• **Problem details**
Transcribe the entries exactly. Omit the pictures.
::::
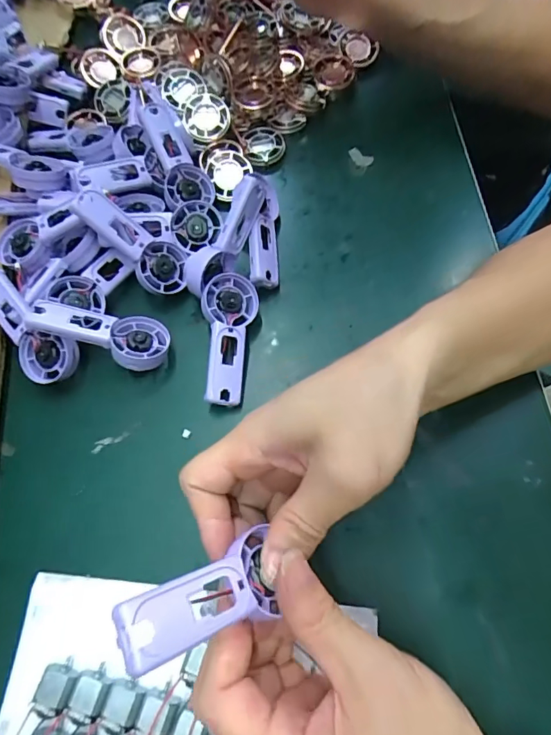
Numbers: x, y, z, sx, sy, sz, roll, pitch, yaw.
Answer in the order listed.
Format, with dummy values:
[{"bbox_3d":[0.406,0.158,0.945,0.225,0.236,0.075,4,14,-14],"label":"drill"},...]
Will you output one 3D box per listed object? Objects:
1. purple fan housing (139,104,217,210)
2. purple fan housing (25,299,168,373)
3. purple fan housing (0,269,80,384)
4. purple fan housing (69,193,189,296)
[{"bbox_3d":[-0.082,-0.171,0.382,0.040,0.023,0.082,-25,94,-11],"label":"purple fan housing"},{"bbox_3d":[-0.122,-0.025,0.326,0.094,0.012,0.041,16,66,-13],"label":"purple fan housing"},{"bbox_3d":[-0.178,-0.030,0.334,0.037,0.017,0.092,-39,88,-15],"label":"purple fan housing"},{"bbox_3d":[-0.102,-0.092,0.341,0.090,0.020,0.038,41,66,-30],"label":"purple fan housing"}]

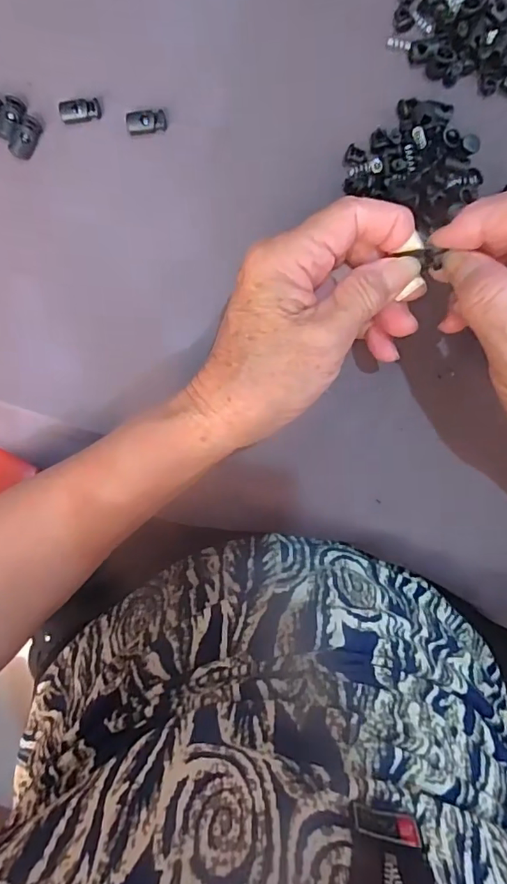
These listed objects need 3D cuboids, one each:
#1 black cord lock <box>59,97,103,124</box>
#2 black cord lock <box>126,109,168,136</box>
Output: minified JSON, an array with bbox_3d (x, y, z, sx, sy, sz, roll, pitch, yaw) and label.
[{"bbox_3d":[-0.092,-0.177,0.270,0.021,0.006,0.011,-8,93,-1],"label":"black cord lock"},{"bbox_3d":[-0.057,-0.172,0.270,0.021,0.005,0.012,-9,93,-1],"label":"black cord lock"}]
::::
• **Output below**
Numbers: x, y, z, sx, sy, sz, roll, pitch, yaw.
Answer in the order listed.
Format, with dummy values:
[{"bbox_3d":[0.406,0.158,0.945,0.225,0.236,0.075,4,14,-14],"label":"drill"},...]
Will you output one 3D box per listed object? Objects:
1. purple fan housing (139,104,217,210)
2. purple fan housing (25,299,168,373)
3. purple fan housing (0,269,80,384)
4. purple fan housing (69,193,189,296)
[{"bbox_3d":[-0.082,-0.171,0.382,0.040,0.023,0.082,-25,94,-11],"label":"purple fan housing"},{"bbox_3d":[-0.122,-0.025,0.326,0.094,0.012,0.041,16,66,-13],"label":"purple fan housing"},{"bbox_3d":[-0.178,-0.030,0.334,0.037,0.017,0.092,-39,88,-15],"label":"purple fan housing"},{"bbox_3d":[-0.102,-0.092,0.341,0.090,0.020,0.038,41,66,-30],"label":"purple fan housing"}]

These listed objects need 3D cuboids, one each:
#1 black cord lock <box>59,97,103,124</box>
#2 black cord lock <box>126,109,168,136</box>
Output: minified JSON, an array with bbox_3d (x, y, z, sx, sy, sz, roll, pitch, yaw) and label.
[{"bbox_3d":[-0.092,-0.177,0.270,0.021,0.006,0.011,-8,93,-1],"label":"black cord lock"},{"bbox_3d":[-0.057,-0.172,0.270,0.021,0.005,0.012,-9,93,-1],"label":"black cord lock"}]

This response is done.